### Passage provided

According to the UNI EN 196/2005 [11], the parallelepiped bricks (160 × 40 × 40 mm in size) were prepared to study their thermo-physical and mechanical parameters.
The nanocrystals were tested as fillers dispersed into the matrix. They were prepared in three different suspensions of benzyl alcohol (then nanocrystals agglomeration was avoided) in concentration percentages of 0.5 wt. %, 1 wt. % and 2 wt. %, respectively. The bricks were obtained mixing 2.2 kg of the commercial matrix refractory material with 6 wt. % of water, in which the additive suspensions were previously mixed. The mixture was added to the mould in two different steps, spaced by a compaction process (carried on with a shaking table, where 60 shaking beats were applied in total). Successively, the bricks where placed in a curing chamber at 20 °C and exposed to no less than 90 % of relative humidity for 24 hours. Each brick was then carried out of the mould and put back in the chamber to mature for 28 days, as described in UNI EN 196/2005 [11]. Later, all of the specimens were fired at 1300 °C for 24 hours.

### To do
A. From the passage on the test bricks, quote everything from "According to the" down to "and mechanical parameters.".
B. Answer these questions from the passage on the test bricks:
(i) How much of the commercial matrix refractory material went into the mix?
(ii) How many shaking beats were applied in total during compaction?
(iii) At what temperature and for how long were the specimens fired?

### Recorded data
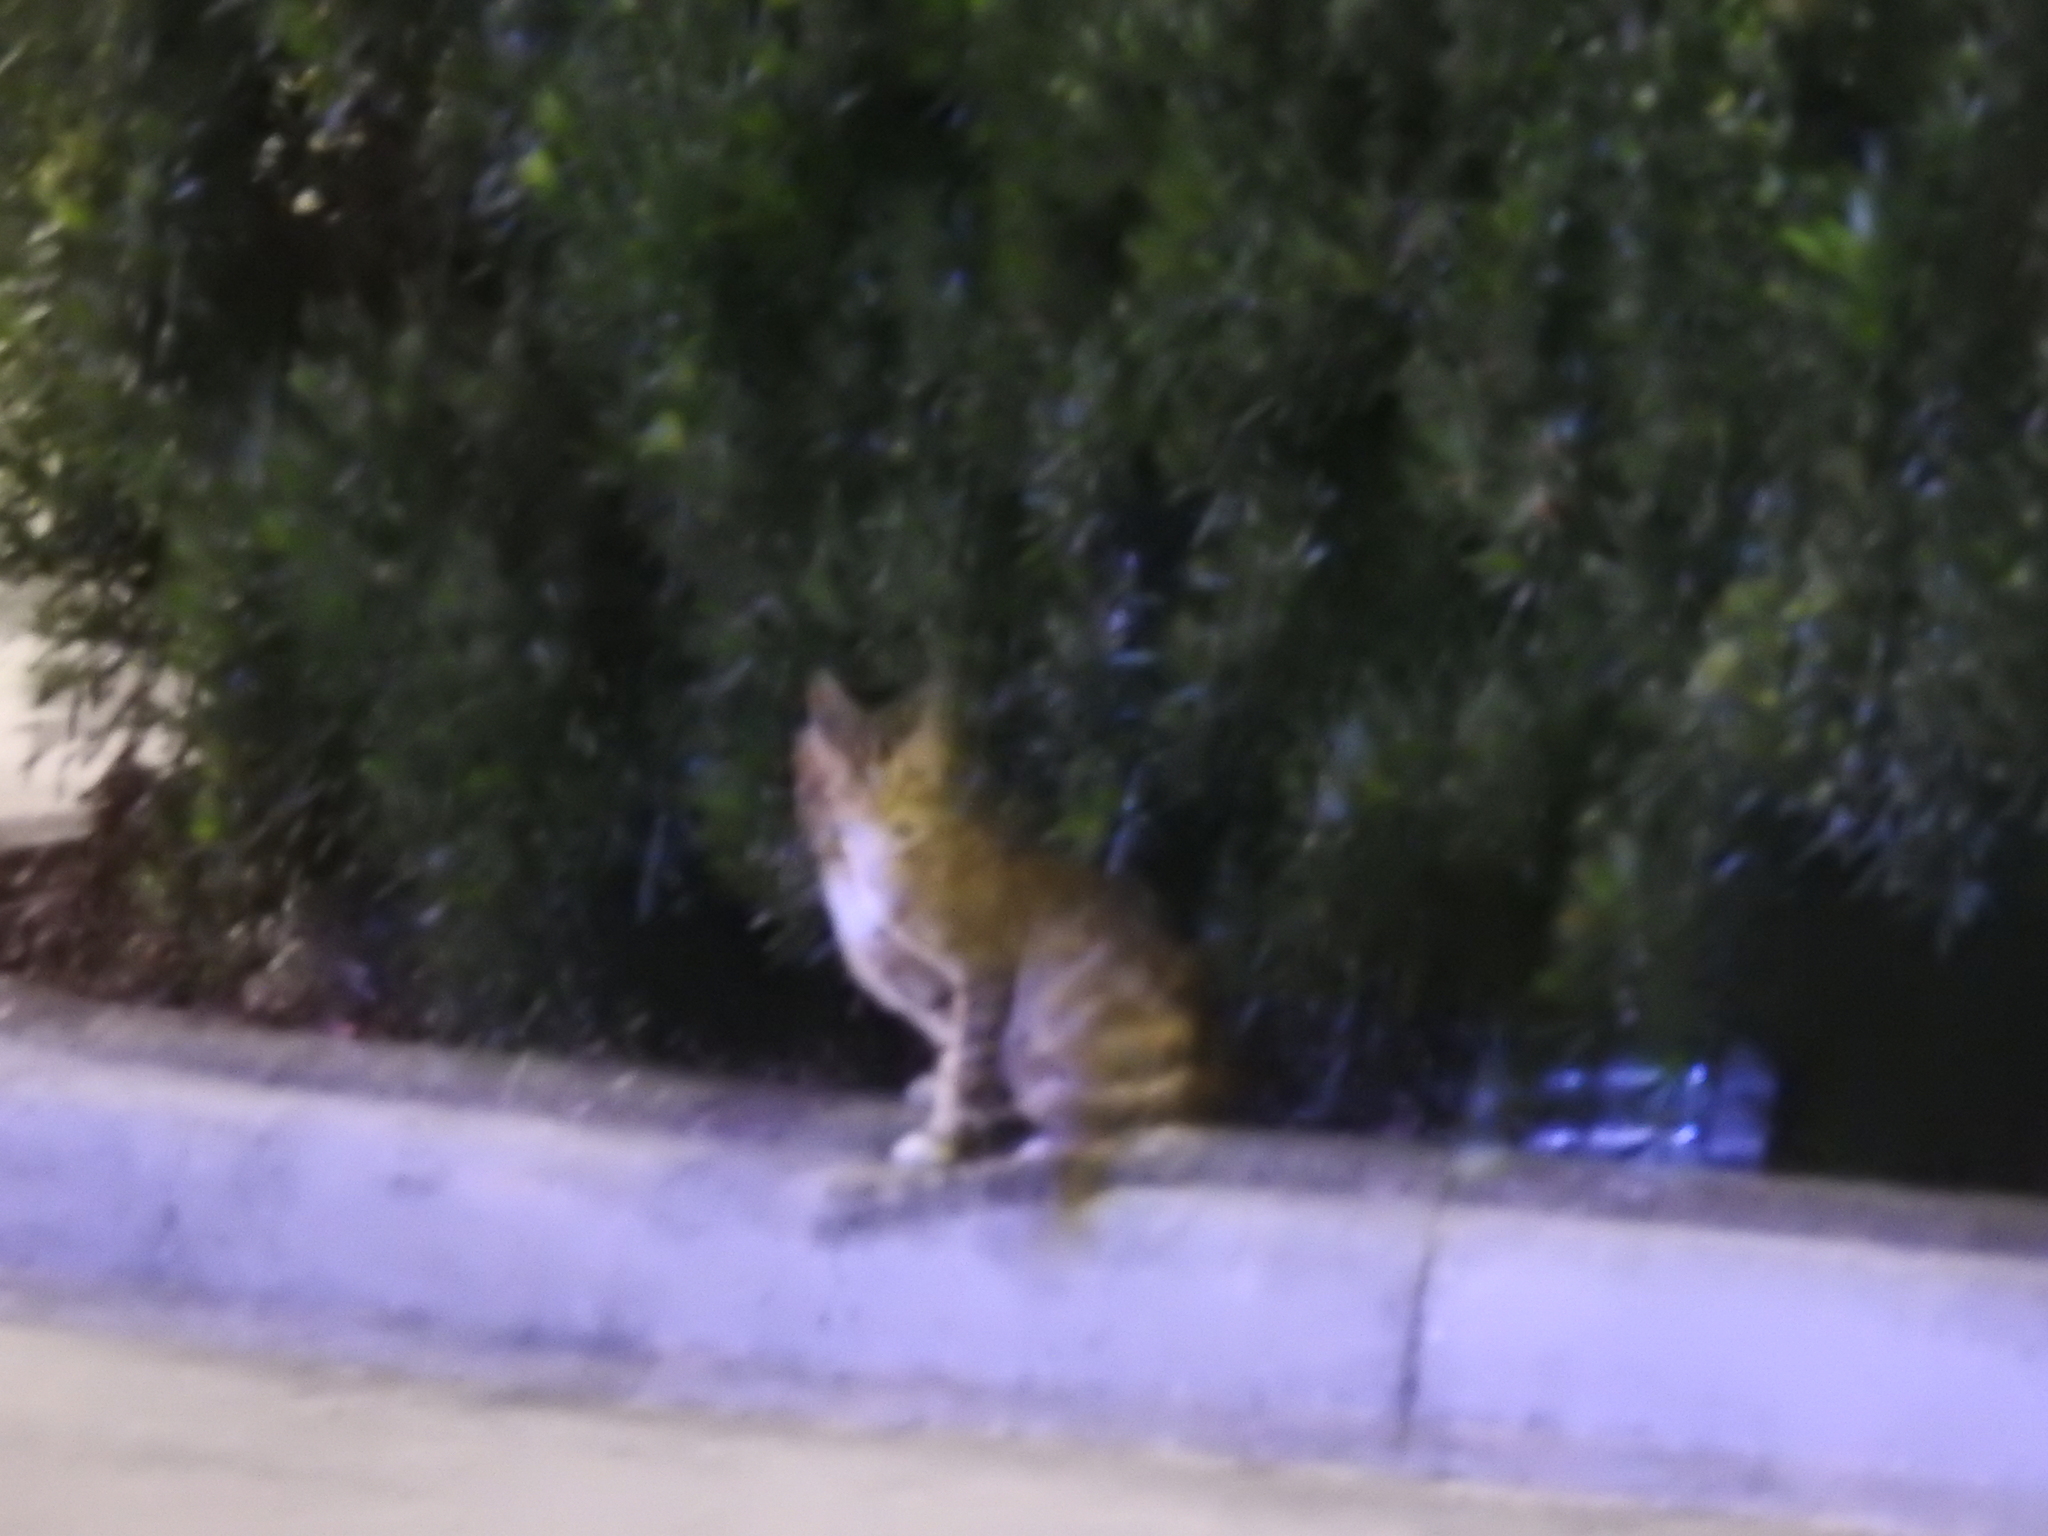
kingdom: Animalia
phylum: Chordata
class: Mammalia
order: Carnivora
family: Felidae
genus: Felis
...
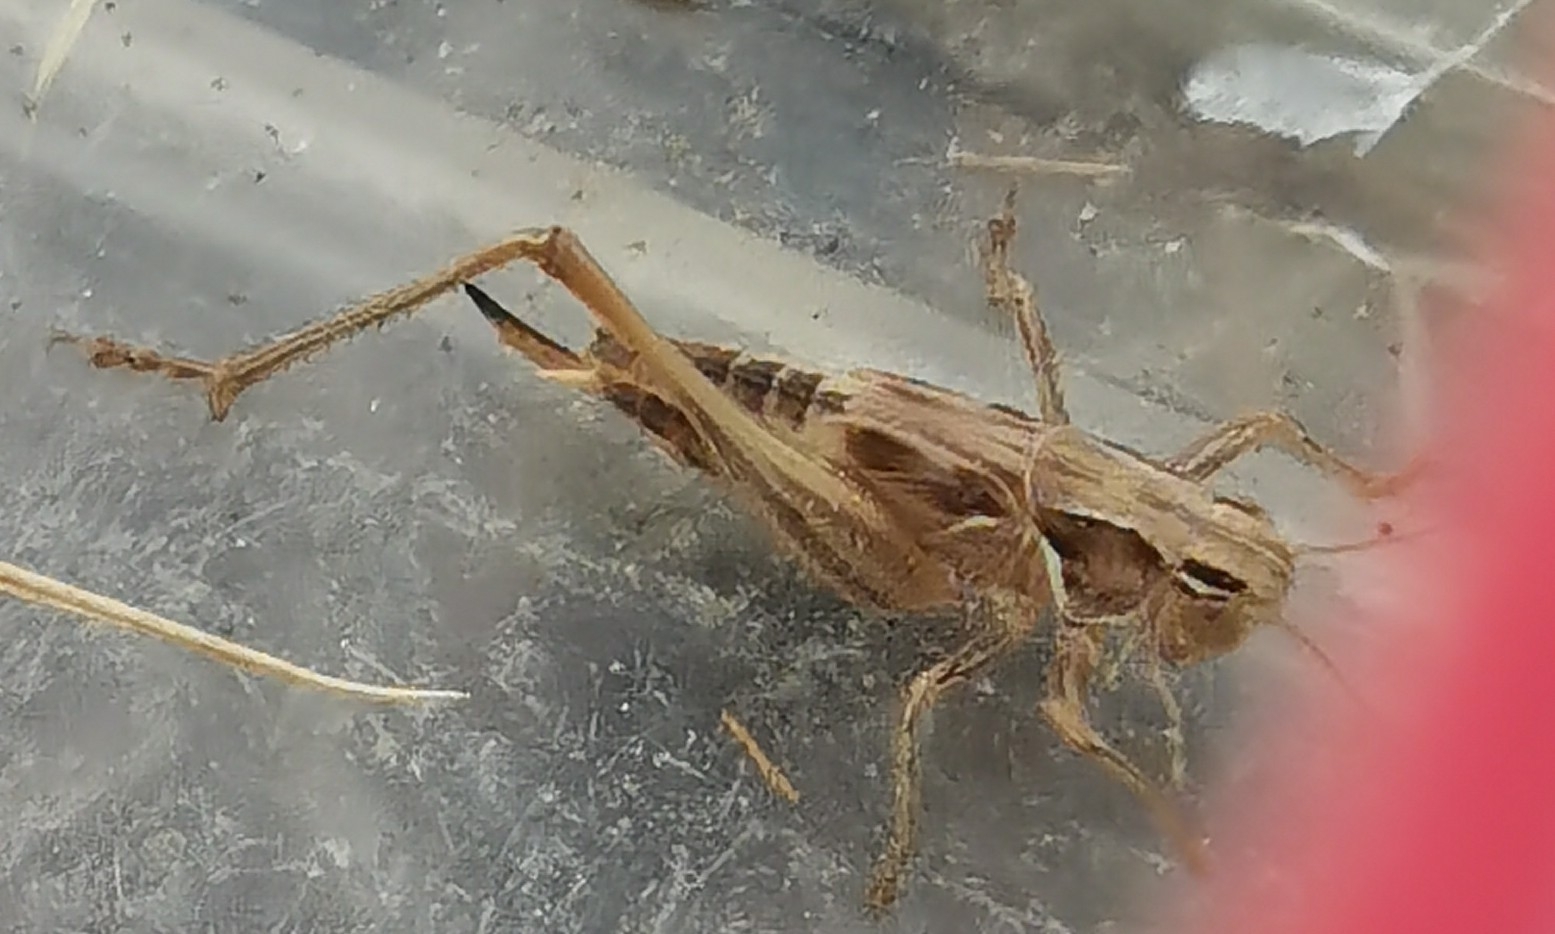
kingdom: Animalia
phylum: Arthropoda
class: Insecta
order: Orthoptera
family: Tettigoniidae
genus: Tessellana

### Outputs by task
A.
According to the UNI EN 196/2005 [11], the parallelepiped bricks (160 × 40 × 40 mm in size) were prepared to study their thermo-physical and mechanical parameters.

B.
(i) 2.2 kg
(ii) 60
(iii) 1300 °C for 24 hours